Long before she won the hearts of millions on American Idol in 2013, KREE HARRISON was immersed in the musical aesthetic of Nashville, a soulful country singer/songwriter living in, being nurtured by and developing her craft with the multi-talented creatives there. Six years after her triumphant run on the show, the Season 12 runner-up has launched an exciting new phase of her career, as the flagship artist for the newly launched Music City based, indie label, One Vision Music Group, a subsidiary of Visionary Media Group.  

This year, Kree has been hard at work writing new songs with Nashville’s top songwriters, and is set to release her sophomore album in the coming months.

Kree laid the foundation for her sophomore release with her successful debut single and Idol Finale song “All Cried Out,” which reached #34 on Billboard’s Hot Country Songs chart, and her highly acclaimed 2016 collection This Old Thing, which hit #28 on Billboard’s Top Country Albums chart and #20 on the Heatseekers Album chart. She has also collaborated with many of music’s biggest artists, including Keith Urban, Delbert McClinton, Kacey Musgraves, and one of her idols, Wynonna Judd.

Unlike many Idol contestants who enter the competition as amateurs, Kree had amassed an impressive musical resume by the time she auditioned successfully in Oklahoma City.  Raised in Woodville, Texas, she spent her childhood singing at churches (where she happily shocked her pastor at age three by singing Amy Grant’s “El Shaddai”), rodeos, weddings and competitions. “A lot of this passion was fueled by listening to what my parents played every day, which was Otis Redding, Al Green, Bad Company and Stevie Ray Vaughan,” Kree says. By the age of ten she had opened for Percy Sledge (another soul hero of hers), won “Artist of the Year” from Kirbyville Playhouse; sung three times on “The Rosie O’Donnell Show”; and scored a development deal with Lyric Street Records, which resulted in her family moving to Nashville. 
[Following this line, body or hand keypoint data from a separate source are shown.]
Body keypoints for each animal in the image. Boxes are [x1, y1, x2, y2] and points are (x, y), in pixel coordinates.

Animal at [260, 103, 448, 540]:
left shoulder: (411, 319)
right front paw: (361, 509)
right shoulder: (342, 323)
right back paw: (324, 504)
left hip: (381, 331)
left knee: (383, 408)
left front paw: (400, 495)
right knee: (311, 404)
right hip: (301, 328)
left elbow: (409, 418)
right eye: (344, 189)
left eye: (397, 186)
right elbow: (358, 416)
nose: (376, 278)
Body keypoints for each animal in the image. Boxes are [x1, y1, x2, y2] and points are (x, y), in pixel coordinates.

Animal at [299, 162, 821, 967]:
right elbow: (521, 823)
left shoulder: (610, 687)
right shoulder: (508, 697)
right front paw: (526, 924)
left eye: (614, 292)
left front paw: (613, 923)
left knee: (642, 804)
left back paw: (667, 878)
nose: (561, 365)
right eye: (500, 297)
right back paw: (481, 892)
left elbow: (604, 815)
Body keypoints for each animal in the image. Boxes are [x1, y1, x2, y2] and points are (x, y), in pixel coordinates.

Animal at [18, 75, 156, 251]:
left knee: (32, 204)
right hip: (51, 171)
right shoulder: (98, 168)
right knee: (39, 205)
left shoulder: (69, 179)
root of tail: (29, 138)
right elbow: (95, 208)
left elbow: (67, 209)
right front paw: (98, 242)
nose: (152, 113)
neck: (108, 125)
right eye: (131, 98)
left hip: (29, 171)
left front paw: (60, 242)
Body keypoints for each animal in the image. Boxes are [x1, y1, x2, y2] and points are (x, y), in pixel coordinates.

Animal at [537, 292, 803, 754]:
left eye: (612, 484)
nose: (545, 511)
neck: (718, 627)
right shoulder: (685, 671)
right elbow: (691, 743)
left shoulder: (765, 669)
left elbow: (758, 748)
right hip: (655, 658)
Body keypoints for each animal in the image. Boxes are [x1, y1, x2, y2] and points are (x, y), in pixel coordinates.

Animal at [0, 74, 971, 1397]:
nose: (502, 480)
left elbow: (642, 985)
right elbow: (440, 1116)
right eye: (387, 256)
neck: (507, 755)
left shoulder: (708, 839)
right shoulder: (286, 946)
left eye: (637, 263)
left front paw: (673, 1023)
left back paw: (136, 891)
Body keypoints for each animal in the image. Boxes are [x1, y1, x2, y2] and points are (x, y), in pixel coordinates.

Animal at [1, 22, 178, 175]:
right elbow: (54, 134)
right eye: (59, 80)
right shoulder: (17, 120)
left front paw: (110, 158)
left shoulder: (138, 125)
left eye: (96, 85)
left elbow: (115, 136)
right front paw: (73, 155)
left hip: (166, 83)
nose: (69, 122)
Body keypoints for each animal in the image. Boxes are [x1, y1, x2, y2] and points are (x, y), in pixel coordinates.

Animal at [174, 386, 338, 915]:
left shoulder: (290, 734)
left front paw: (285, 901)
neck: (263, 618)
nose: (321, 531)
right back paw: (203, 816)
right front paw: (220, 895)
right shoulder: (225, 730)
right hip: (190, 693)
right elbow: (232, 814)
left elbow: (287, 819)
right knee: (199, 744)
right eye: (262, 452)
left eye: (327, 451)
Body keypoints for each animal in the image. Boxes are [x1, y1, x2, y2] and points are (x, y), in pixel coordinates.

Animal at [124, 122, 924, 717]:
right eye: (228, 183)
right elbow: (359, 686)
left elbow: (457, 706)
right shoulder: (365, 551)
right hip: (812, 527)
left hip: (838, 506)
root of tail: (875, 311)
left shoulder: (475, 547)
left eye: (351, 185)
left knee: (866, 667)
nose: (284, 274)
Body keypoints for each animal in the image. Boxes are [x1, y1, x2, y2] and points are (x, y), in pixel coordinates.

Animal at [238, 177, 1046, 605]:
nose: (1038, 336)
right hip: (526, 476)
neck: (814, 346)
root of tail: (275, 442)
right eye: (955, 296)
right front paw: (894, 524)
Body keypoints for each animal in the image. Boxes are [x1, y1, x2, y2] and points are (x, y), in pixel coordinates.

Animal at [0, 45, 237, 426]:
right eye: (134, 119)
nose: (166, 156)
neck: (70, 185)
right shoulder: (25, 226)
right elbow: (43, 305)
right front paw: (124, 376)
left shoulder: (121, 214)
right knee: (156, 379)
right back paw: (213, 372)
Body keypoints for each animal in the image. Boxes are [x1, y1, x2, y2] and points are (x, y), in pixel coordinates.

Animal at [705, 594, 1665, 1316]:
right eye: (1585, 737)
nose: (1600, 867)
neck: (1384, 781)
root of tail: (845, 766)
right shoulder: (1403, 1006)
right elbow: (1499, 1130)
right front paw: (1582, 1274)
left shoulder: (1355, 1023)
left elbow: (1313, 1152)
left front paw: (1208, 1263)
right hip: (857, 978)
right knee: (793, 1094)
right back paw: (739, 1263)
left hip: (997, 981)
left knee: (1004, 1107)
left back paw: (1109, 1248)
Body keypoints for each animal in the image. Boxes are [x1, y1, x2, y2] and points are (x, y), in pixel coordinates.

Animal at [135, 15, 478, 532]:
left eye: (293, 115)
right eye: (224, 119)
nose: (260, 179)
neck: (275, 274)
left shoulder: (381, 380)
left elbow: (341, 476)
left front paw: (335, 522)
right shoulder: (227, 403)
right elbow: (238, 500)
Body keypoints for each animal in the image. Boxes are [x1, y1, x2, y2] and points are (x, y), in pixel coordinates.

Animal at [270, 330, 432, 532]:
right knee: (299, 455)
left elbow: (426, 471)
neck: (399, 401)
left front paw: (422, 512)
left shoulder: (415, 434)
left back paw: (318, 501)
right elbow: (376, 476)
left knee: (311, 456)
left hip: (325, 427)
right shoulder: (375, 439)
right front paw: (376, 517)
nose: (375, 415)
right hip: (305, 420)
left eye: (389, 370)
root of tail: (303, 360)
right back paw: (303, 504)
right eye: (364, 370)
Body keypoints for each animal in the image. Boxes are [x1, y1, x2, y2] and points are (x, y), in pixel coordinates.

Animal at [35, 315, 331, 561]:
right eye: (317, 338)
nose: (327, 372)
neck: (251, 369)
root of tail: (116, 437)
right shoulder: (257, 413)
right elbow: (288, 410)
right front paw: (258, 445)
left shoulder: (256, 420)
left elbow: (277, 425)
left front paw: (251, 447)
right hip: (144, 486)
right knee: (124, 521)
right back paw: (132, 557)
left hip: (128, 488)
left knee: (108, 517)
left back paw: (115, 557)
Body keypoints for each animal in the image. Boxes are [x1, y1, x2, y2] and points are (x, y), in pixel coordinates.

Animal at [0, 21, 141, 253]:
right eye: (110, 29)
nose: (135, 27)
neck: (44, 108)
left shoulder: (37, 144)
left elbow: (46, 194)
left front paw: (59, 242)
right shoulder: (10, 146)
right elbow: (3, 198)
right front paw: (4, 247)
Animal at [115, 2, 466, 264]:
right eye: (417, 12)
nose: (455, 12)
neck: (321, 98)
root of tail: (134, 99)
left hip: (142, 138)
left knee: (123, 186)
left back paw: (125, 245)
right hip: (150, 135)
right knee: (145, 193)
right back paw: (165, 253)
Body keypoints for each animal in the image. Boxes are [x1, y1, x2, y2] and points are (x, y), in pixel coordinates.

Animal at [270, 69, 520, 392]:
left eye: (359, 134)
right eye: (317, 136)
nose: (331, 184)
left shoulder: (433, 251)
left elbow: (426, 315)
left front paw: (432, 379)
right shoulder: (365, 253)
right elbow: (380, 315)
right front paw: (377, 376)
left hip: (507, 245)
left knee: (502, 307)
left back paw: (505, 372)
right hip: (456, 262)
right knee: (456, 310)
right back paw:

Kree spent her late teens performing at local Nashville hotspots, including the legendary Bluebird Café, the Ryman, in addition to BMI Showcases in Florida such as the Key West Songwriters Festival and the Sandestin Music Festival.  She also sang backing vocals on Kacey Musgraves’ album "Same Trailer Different Park" , and The Eli Young Band’s "Life at Best" and many more.

Kree wrote nine of the 13 tracks on her debut album, "This Old Thing”.  “I’ve been writing songs since I was 14 and spent a lot of my teens in sessions with some of Nashville’s hit writers” she says, “It would be foolish for me not to consider outside songs.  Those songs could be the missing puzzle pieces between making a good album and a great one. 

"It’s a deep-dive into the musical journey I've been on these last few years and embodies the roots of everything I've learned after living in Nashville for over a decade," said Harrison. "This record was made with the people who inspire me, humble me, and champion me....I've never been more proud of anything I've ever created."